Personal information
- Date of birth: 1 May 1987 (age 37)
- Place of birth: Schio, Italy
- Height: 1.80 m (5 ft 11 in)
- Position(s): Forward

Youth career
- Thiene
- 2003–2007: Vicenza

Senior career*
- Years: Team / Apps / (Gls)
- 2007–2014: Vicenza / 5 / (0)
- 2008: → Mezzocorona (loan) / 8 / (2)
- 2008–2009: → Lumezzane (loan) / 25 / (3)
- 2009–2010: → Rodengo Saiano (loan) / 18 / (2)
- 2010: → Alghero (loan) / 11 / (1)
- 2010–2011: → Villacidrese (loan) / 25 / (6)
- 2011–2013: → Poggibonsi (loan) / 55 / (12)
- 2018–present: → Lumezzane / 46 / (30)

= Nicola Dal Bosco =

Italian footballer

Nicola Dal Bosco (born 1 May 1987) is an Italian footballer, striker of F.C. Lumezzane VGZ A.S.D.

==Biography==
Born in Schio, the Province of Vicenza, Veneto, Dal Bosco started his career at Thiene, another town of the province. On 30 August 2003, Dal Bosco along with Enrico Marchese, Stefano Pozza and Mattia Prina were signed by Vicenza Calcio, the leading team of the province. Dal Bosco played for its reserve since 2004–05 season.

In 2007–08 Serie B Dal Bosco was promoted to the first team and played 5 times. He made his second division debut on 30 October 2007, against Messina. The team winning 2–0 just after half time and Dal Bosco replaced Ferdinando Sforzini in the 78th minute. He played 5 successive matches. Since January 2008 he spent entire career in Italian fourth division (as of June 2013), except 2008–09 in third division. In January 2008 he left for Mezzocorona in temporary deal. He played 8 times (all starts) in 2007–08 Serie C2, with 2 goals. Dal Bosco made 8 starts in 25 appearances for Lumezzane, with 3 goals in Lega Pro Prima Divisione (ex- Serie C1).

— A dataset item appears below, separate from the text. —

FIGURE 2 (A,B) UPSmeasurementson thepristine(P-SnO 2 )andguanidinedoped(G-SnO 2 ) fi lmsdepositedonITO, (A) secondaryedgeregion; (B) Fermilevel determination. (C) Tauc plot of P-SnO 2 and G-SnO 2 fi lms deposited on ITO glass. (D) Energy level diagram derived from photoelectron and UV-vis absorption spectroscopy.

Dal Bosco returned to the fourth division in 2009, which renamed to Lega Pro Seconda Divisione. In January 2010 he left Rodengo–Saiano for Alghero. Alghero folded at the end of season despite finished sixth, Rodengo–Saiano also withdrew from professional league in 2011.

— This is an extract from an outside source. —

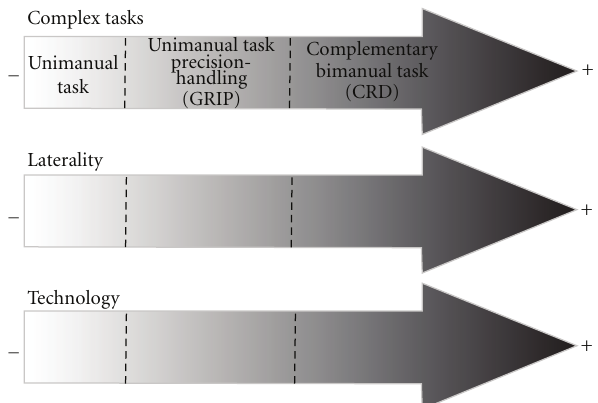
Figure 2: Relationships between complex tasks, hand laterality, and technological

In August 2010 Villacidrese signed Dal Bosco. He scored 6 goals in 20 starts (25 appearances). However the club finished as the bottom and folded (with a new team from same town joined Terza Categoria)

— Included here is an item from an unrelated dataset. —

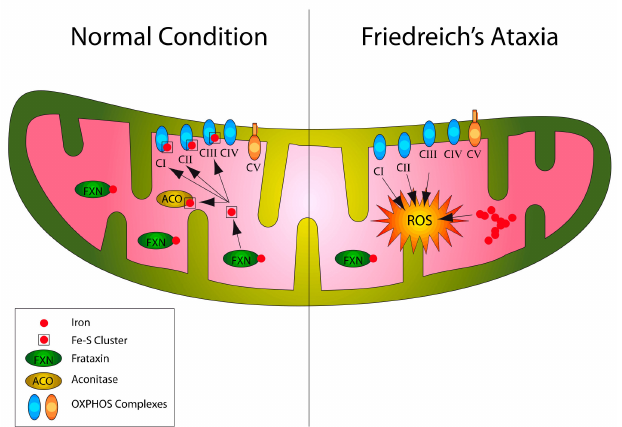
Figure 1. Overview of Friedreich’s ataxia deregulations following frataxin expression deficiency. Frataxin depletion determines iron accumulation in the mitochondrion, impairments of Fe–S proteins, increased reactive oxygen species (ROS) accumulation and oxidative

In August 2011 Dal Bosco joined Poggibonsi. Despite only made 13 starts in 28 appearances, he scored 7 goals. Despite Vicenza relegated to the third division in 2012, the temporary deal of Dal Bosco was renewed on 12 July 2012. Vicenza later re-admitted to Serie B followed by the expel of U.S. Lecce.

On 1 July 2013 Dal Bosco returned to Vicenza. However, he only played for the club in friendly matches.